ACTIVITY: Write the data out verbatim.

Collected data:
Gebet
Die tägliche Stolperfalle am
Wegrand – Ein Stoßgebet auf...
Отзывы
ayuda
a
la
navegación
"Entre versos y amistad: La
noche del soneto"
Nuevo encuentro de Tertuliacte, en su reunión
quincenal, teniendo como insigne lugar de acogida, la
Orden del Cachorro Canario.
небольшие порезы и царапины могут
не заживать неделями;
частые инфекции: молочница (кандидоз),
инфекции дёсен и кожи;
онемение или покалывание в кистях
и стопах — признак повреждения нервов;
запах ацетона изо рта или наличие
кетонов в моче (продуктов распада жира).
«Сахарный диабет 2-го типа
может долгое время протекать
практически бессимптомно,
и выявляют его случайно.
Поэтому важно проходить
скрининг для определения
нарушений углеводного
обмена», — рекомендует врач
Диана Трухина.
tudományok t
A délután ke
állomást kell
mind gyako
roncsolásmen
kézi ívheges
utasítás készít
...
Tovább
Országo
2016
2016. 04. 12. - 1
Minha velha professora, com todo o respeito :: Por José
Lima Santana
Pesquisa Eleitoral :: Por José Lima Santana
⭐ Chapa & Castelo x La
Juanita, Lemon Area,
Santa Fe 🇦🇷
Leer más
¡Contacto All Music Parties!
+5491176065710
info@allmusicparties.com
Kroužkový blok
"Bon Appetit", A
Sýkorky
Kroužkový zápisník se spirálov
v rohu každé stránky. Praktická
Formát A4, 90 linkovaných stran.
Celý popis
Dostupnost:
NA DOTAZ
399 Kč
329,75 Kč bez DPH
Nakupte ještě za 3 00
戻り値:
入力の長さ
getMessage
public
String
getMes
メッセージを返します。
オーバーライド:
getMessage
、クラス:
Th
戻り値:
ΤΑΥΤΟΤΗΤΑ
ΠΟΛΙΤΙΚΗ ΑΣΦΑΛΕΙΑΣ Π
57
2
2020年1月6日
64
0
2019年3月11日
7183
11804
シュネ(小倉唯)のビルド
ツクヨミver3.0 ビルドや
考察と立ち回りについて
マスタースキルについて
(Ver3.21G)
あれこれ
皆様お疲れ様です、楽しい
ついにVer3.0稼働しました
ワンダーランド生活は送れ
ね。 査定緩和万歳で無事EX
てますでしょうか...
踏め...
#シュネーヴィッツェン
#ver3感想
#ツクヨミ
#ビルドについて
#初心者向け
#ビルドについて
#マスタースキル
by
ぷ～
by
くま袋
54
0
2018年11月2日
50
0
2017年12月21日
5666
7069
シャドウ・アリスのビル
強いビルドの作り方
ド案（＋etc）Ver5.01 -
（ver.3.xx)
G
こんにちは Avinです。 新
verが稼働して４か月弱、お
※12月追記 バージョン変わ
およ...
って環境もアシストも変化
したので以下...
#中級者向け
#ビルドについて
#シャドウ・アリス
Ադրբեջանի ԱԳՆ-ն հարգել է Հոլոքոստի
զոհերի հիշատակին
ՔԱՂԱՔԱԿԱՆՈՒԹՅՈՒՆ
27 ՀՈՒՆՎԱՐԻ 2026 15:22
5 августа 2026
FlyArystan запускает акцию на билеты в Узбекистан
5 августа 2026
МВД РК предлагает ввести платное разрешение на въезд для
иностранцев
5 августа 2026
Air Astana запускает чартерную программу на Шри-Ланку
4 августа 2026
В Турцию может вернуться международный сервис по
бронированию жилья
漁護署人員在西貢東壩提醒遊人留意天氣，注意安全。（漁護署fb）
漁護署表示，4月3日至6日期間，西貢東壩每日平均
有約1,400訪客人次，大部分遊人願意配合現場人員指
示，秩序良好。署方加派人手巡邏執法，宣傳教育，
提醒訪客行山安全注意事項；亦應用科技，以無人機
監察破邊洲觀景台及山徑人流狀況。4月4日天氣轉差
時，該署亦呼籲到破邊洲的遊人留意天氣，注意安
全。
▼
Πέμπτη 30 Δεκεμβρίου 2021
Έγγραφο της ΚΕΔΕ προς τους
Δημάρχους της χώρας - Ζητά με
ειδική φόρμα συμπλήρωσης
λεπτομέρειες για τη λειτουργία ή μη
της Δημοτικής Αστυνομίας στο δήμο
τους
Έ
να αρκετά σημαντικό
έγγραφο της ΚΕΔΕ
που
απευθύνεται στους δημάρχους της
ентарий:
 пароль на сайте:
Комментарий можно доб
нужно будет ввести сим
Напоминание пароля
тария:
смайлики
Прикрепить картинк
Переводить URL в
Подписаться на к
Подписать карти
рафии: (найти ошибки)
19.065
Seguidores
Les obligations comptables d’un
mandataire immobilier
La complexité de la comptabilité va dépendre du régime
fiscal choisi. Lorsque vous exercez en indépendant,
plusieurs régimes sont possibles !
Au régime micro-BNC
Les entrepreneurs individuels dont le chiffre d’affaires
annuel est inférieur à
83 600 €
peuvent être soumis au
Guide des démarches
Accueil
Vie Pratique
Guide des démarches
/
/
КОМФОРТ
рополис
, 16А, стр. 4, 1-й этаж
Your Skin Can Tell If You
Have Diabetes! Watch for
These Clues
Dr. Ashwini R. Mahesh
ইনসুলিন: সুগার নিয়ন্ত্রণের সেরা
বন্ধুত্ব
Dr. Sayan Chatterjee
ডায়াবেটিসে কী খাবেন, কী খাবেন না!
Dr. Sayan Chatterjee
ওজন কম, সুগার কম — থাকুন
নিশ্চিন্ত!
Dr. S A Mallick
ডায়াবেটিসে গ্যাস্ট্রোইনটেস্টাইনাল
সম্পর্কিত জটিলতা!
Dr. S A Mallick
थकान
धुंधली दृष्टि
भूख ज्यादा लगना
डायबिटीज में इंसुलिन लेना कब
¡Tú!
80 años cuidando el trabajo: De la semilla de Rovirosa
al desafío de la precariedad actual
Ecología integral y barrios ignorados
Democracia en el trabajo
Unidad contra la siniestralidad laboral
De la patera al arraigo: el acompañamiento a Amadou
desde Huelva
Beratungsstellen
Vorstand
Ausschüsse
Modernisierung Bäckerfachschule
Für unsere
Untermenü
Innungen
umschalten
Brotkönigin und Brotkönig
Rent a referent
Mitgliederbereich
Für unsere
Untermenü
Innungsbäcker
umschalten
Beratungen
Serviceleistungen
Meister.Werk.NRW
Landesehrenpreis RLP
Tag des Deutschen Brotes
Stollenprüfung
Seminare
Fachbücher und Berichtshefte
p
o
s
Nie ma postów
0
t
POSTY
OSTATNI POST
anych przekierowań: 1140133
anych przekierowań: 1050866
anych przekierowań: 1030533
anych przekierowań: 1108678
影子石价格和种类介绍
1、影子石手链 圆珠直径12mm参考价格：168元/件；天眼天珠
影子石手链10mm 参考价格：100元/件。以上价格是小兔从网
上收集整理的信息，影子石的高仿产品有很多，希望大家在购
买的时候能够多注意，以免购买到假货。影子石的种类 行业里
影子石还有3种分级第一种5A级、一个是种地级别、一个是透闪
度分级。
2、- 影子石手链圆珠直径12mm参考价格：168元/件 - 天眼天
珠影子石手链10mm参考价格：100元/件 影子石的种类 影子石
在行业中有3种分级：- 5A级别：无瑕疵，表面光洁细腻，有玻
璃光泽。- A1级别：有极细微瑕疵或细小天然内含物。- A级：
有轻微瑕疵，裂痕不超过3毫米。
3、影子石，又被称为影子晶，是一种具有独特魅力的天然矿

YOUR SOLUTION:
Gebet
Die tägliche Stolperfalle am
Wegrand – Ein Stoßgebet auf...
Отзывы
ayuda
a
la
navegación
"Entre versos y amistad: La
noche del soneto"
Nuevo encuentro de Tertuliacte, en su reunión
quincenal, teniendo como insigne lugar de acogida, la
Orden del Cachorro Canario.
небольшие порезы и царапины могут
не заживать неделями;
частые инфекции: молочница (кандидоз),
инфекции дёсен и кожи;
онемение или покалывание в кистях
и стопах — признак повреждения нервов;
запах ацетона изо рта или наличие
кетонов в моче (продуктов распада жира).
«Сахарный диабет 2-го типа
может долгое время протекать
практически бессимптомно,
и выявляют его случайно.
Поэтому важно проходить
скрининг для определения
нарушений углеводного
обмена», — рекомендует врач
Диана Трухина.
tudományok t
A délután ke
állomást kell
mind gyako
roncsolásmen
kézi ívheges
utasítás készít
...
Tovább
Országo
2016
2016. 04. 12. - 1
Minha velha professora, com todo o respeito :: Por José
Lima Santana
Pesquisa Eleitoral :: Por José Lima Santana
⭐ Chapa & Castelo x La
Juanita, Lemon Area,
Santa Fe 🇦🇷
Leer más
¡Contacto All Music Parties!
+5491176065710
info@allmusicparties.com
Kroužkový blok
"Bon Appetit", A
Sýkorky
Kroužkový zápisník se spirálov
v rohu každé stránky. Praktická
Formát A4, 90 linkovaných stran.
Celý popis
Dostupnost:
NA DOTAZ
399 Kč
329,75 Kč bez DPH
Nakupte ještě za 3 00
戻り値:
入力の長さ
getMessage
public
String
getMes
メッセージを返します。
オーバーライド:
getMessage
、クラス:
Th
戻り値:
ΤΑΥΤΟΤΗΤΑ
ΠΟΛΙΤΙΚΗ ΑΣΦΑΛΕΙΑΣ Π
57
2
2020年1月6日
64
0
2019年3月11日
7183
11804
シュネ(小倉唯)のビルド
ツクヨミver3.0 ビルドや
考察と立ち回りについて
マスタースキルについて
(Ver3.21G)
あれこれ
皆様お疲れ様です、楽しい
ついにVer3.0稼働しました
ワンダーランド生活は送れ
ね。 査定緩和万歳で無事EX
てますでしょうか...
踏め...
#シュネーヴィッツェン
#ver3感想
#ツクヨミ
#ビルドについて
#初心者向け
#ビルドについて
#マスタースキル
by
ぷ～
by
くま袋
54
0
2018年11月2日
50
0
2017年12月21日
5666
7069
シャドウ・アリスのビル
強いビルドの作り方
ド案（＋etc）Ver5.01 -
（ver.3.xx)
G
こんにちは Avinです。 新
verが稼働して４か月弱、お
※12月追記 バージョン変わ
およ...
って環境もアシストも変化
したので以下...
#中級者向け
#ビルドについて
#シャドウ・アリス
Ադրբեջանի ԱԳՆ-ն հարգել է Հոլոքոստի
զոհերի հիշատակին
ՔԱՂԱՔԱԿԱՆՈՒԹՅՈՒՆ
27 ՀՈՒՆՎԱՐԻ 2026 15:22
5 августа 2026
FlyArystan запускает акцию на билеты в Узбекистан
5 августа 2026
МВД РК предлагает ввести платное разрешение на въезд для
иностранцев
5 августа 2026
Air Astana запускает чартерную программу на Шри-Ланку
4 августа 2026
В Турцию может вернуться международный сервис по
бронированию жилья
漁護署人員在西貢東壩提醒遊人留意天氣，注意安全。（漁護署fb）
漁護署表示，4月3日至6日期間，西貢東壩每日平均
有約1,400訪客人次，大部分遊人願意配合現場人員指
示，秩序良好。署方加派人手巡邏執法，宣傳教育，
提醒訪客行山安全注意事項；亦應用科技，以無人機
監察破邊洲觀景台及山徑人流狀況。4月4日天氣轉差
時，該署亦呼籲到破邊洲的遊人留意天氣，注意安
全。
▼
Πέμπτη 30 Δεκεμβρίου 2021
Έγγραφο της ΚΕΔΕ προς τους
Δημάρχους της χώρας - Ζητά με
ειδική φόρμα συμπλήρωσης
λεπτομέρειες για τη λειτουργία ή μη
της Δημοτικής Αστυνομίας στο δήμο
τους
Έ
να αρκετά σημαντικό
έγγραφο της ΚΕΔΕ
που
απευθύνεται στους δημάρχους της
ентарий:
 пароль на сайте:
Комментарий можно доб
нужно будет ввести сим
Напоминание пароля
тария:
смайлики
Прикрепить картинк
Переводить URL в
Подписаться на к
Подписать карти
рафии: (найти ошибки)
19.065
Seguidores
Les obligations comptables d’un
mandataire immobilier
La complexité de la comptabilité va dépendre du régime
fiscal choisi. Lorsque vous exercez en indépendant,
plusieurs régimes sont possibles !
Au régime micro-BNC
Les entrepreneurs individuels dont le chiffre d’affaires
annuel est inférieur à
83 600 €
peuvent être soumis au
Guide des démarches
Accueil
Vie Pratique
Guide des démarches
/
/
КОМФОРТ
рополис
, 16А, стр. 4, 1-й этаж
Your Skin Can Tell If You
Have Diabetes! Watch for
These Clues
Dr. Ashwini R. Mahesh
ইনসুলিন: সুগার নিয়ন্ত্রণের সেরা
বন্ধুত্ব
Dr. Sayan Chatterjee
ডায়াবেটিসে কী খাবেন, কী খাবেন না!
Dr. Sayan Chatterjee
ওজন কম, সুগার কম — থাকুন
নিশ্চিন্ত!
Dr. S A Mallick
ডায়াবেটিসে গ্যাস্ট্রোইনটেস্টাইনাল
সম্পর্কিত জটিলতা!
Dr. S A Mallick
थकान
धुंधली दृष्टि
भूख ज्यादा लगना
डायबिटीज में इंसुलिन लेना कब
¡Tú!
80 años cuidando el trabajo: De la semilla de Rovirosa
al desafío de la precariedad actual
Ecología integral y barrios ignorados
Democracia en el trabajo
Unidad contra la siniestralidad laboral
De la patera al arraigo: el acompañamiento a Amadou
desde Huelva
Beratungsstellen
Vorstand
Ausschüsse
Modernisierung Bäckerfachschule
Für unsere
Untermenü
Innungen
umschalten
Brotkönigin und Brotkönig
Rent a referent
Mitgliederbereich
Für unsere
Untermenü
Innungsbäcker
umschalten
Beratungen
Serviceleistungen
Meister.Werk.NRW
Landesehrenpreis RLP
Tag des Deutschen Brotes
Stollenprüfung
Seminare
Fachbücher und Berichtshefte
p
o
s
Nie ma postów
0
t
POSTY
OSTATNI POST
anych przekierowań: 1140133
anych przekierowań: 1050866
anych przekierowań: 1030533
anych przekierowań: 1108678
影子石价格和种类介绍
1、影子石手链 圆珠直径12mm参考价格：168元/件；天眼天珠
影子石手链10mm 参考价格：100元/件。以上价格是小兔从网
上收集整理的信息，影子石的高仿产品有很多，希望大家在购
买的时候能够多注意，以免购买到假货。影子石的种类 行业里
影子石还有3种分级第一种5A级、一个是种地级别、一个是透闪
度分级。
2、- 影子石手链圆珠直径12mm参考价格：168元/件 - 天眼天
珠影子石手链10mm参考价格：100元/件 影子石的种类 影子石
在行业中有3种分级：- 5A级别：无瑕疵，表面光洁细腻，有玻
璃光泽。- A1级别：有极细微瑕疵或细小天然内含物。- A级：
有轻微瑕疵，裂痕不超过3毫米。
3、影子石，又被称为影子晶，是一种具有独特魅力的天然矿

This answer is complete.